> What the exercise asks
Pictures are to be omitted. Output only the lines from the one containing "left: 254px ->" through the end of the data, word for word.

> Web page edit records

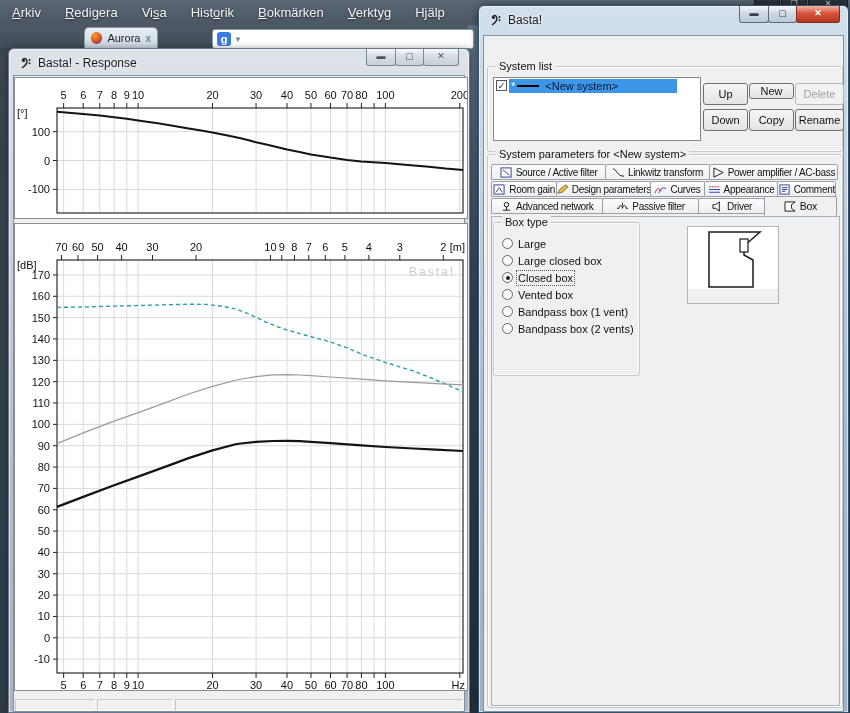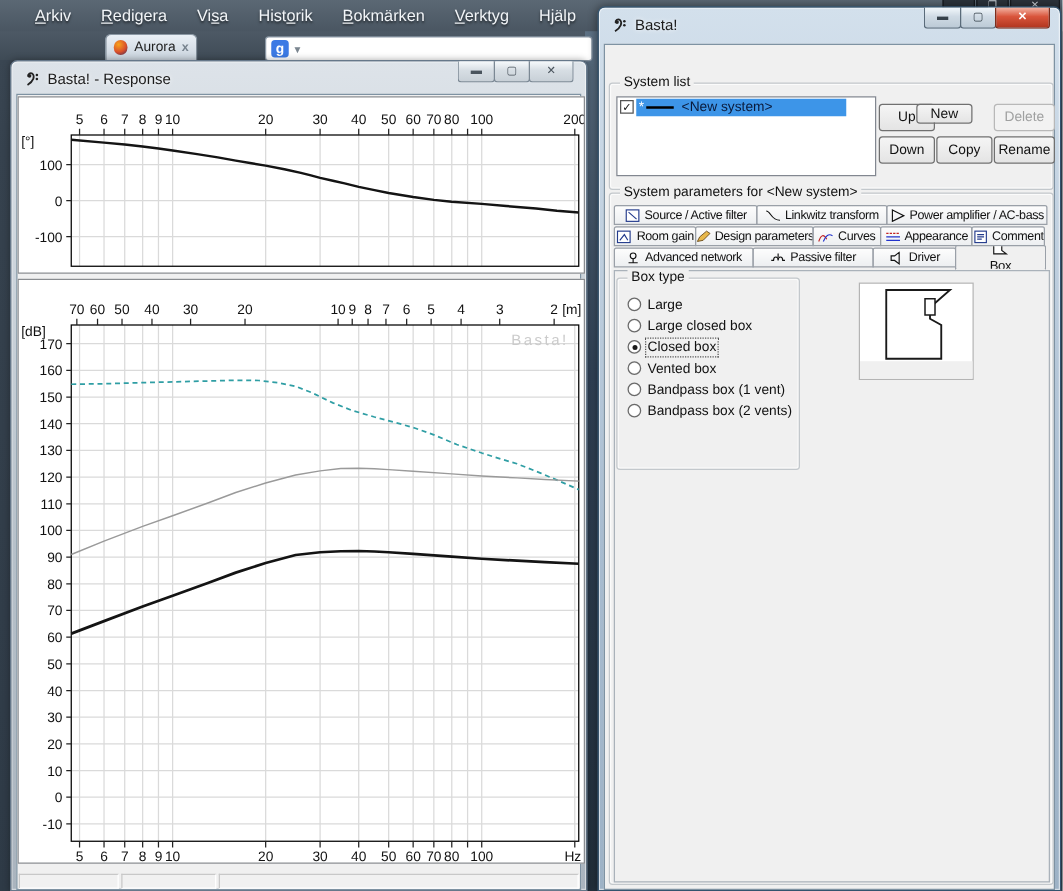"Arkiv" .ff-menubar { padding-left: 28px -> 12px }
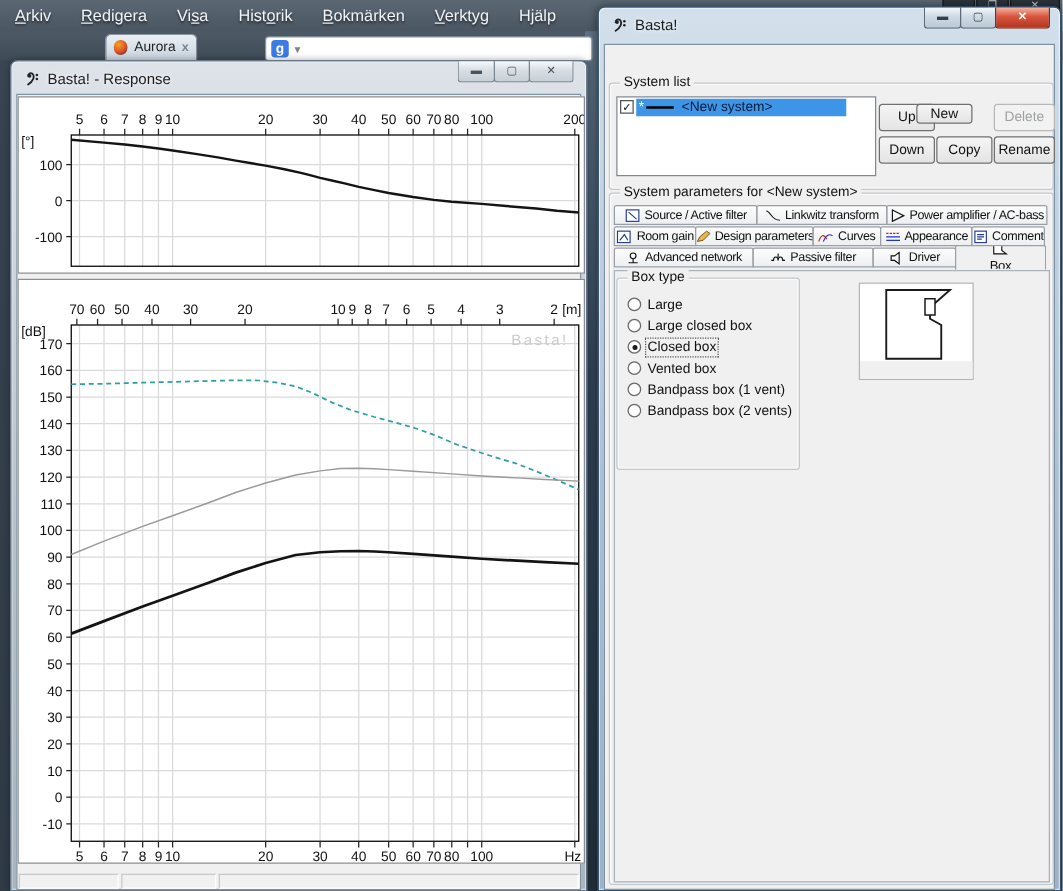"New" button.btn { left: 254px -> 270px }
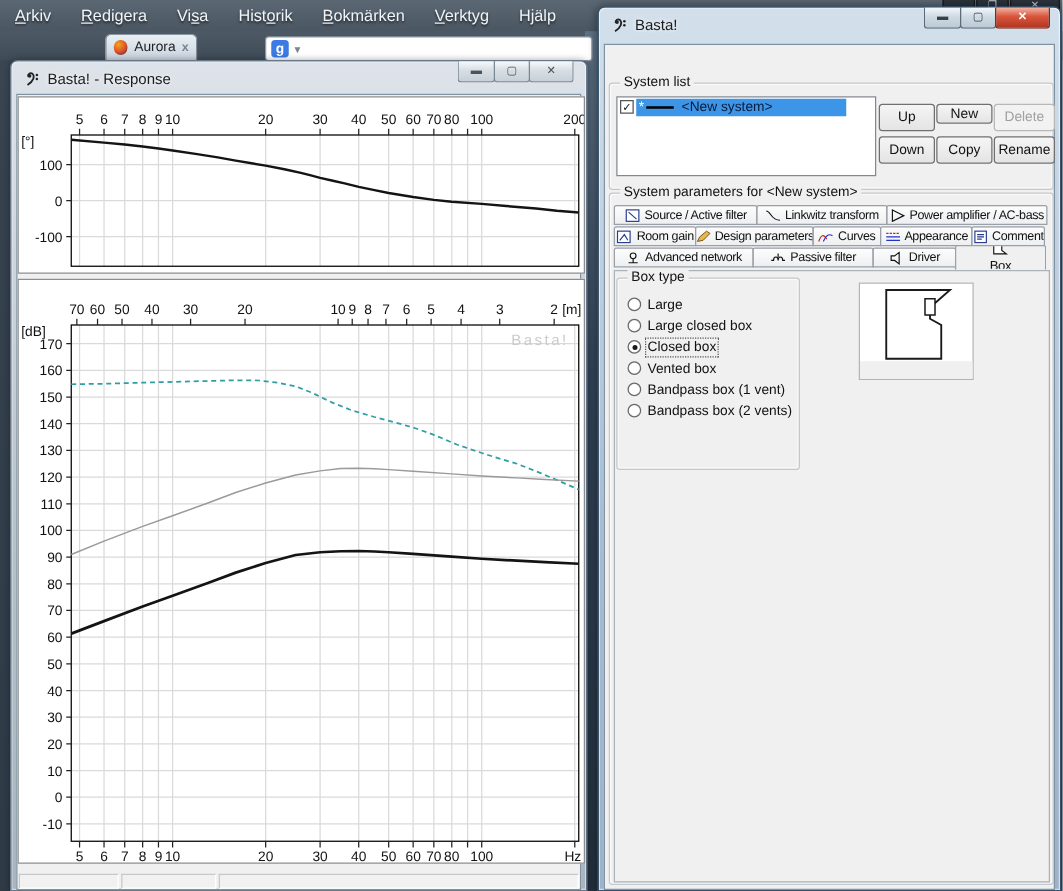"Box" .tab.active { flex-direction: column -> none }
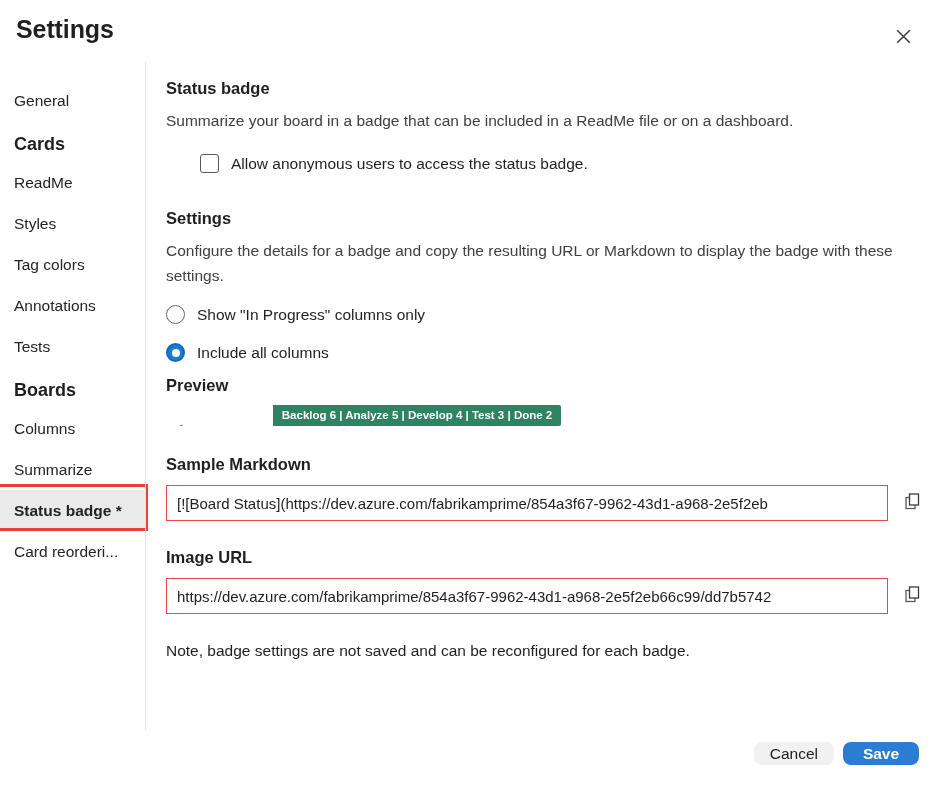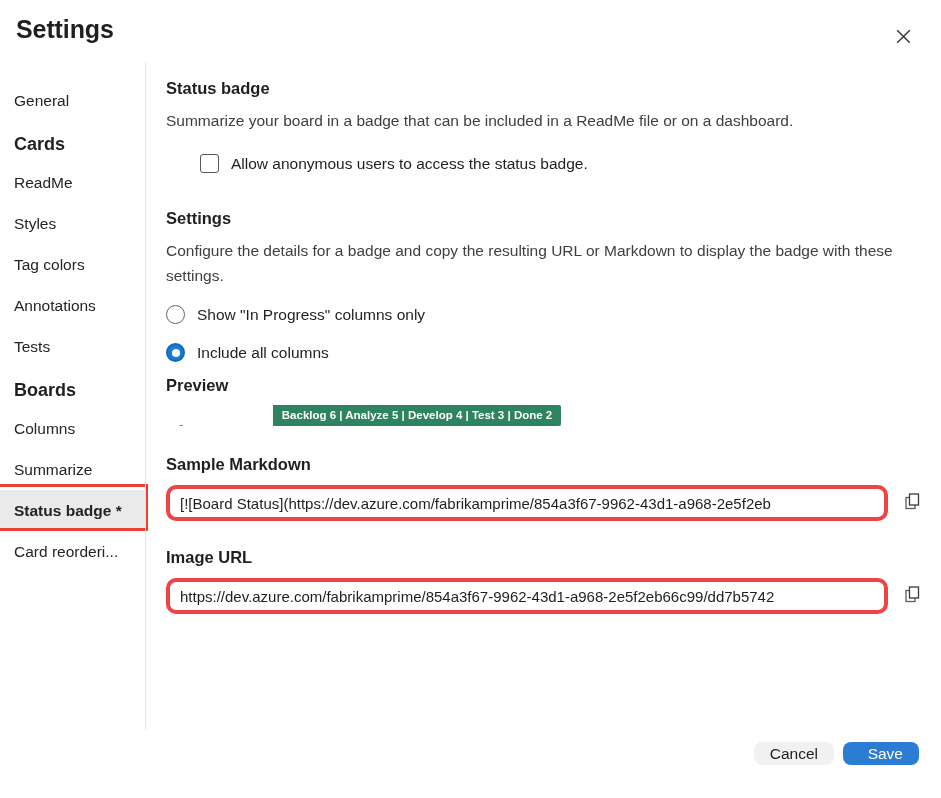"[![Board" .txt-input { border: 4px solid #ef4444 -> 1px solid #ef4444; border-radius: 10px -> 0 }
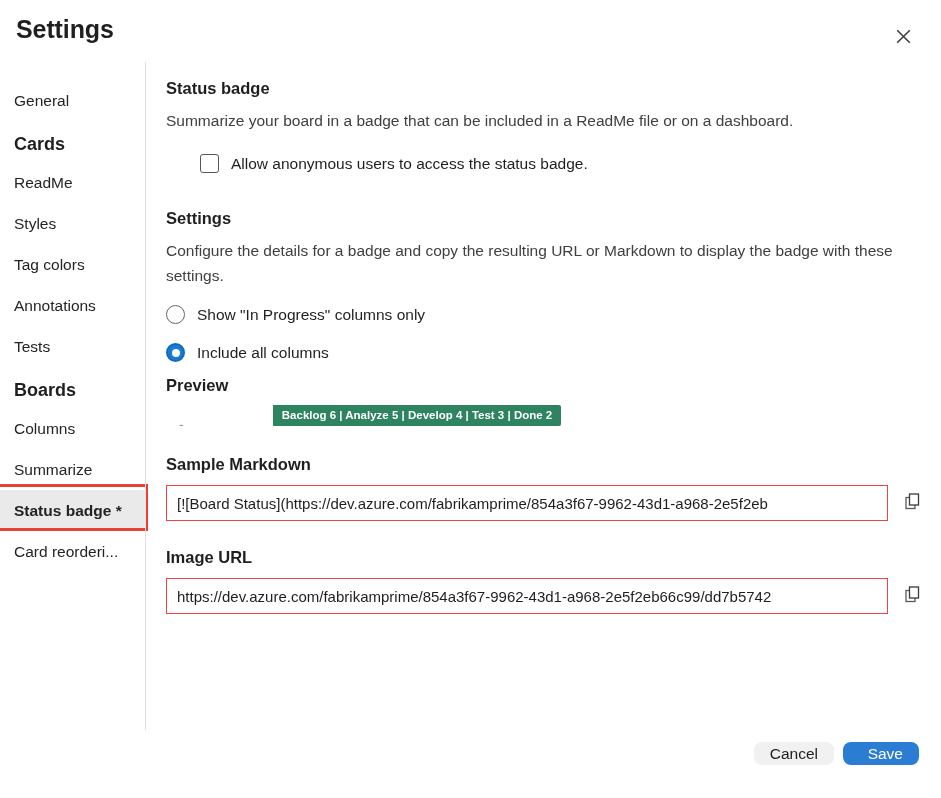"Note, badge settings are not" div.note { html: none -> <div>Note, badge settings are not saved and can be reconfigured for each badge.</div> }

> Result of this task
"New" button.btn { left: 254px -> 270px }
"Box" .tab.active { flex-direction: column -> none }
"[![Board" .txt-input { border: 4px solid #ef4444 -> 1px solid #ef4444; border-radius: 10px -> 0 }
"Note, badge settings are not" div.note { html: none -> <div>Note, badge settings are not saved and can be reconfigured for each badge.</div> }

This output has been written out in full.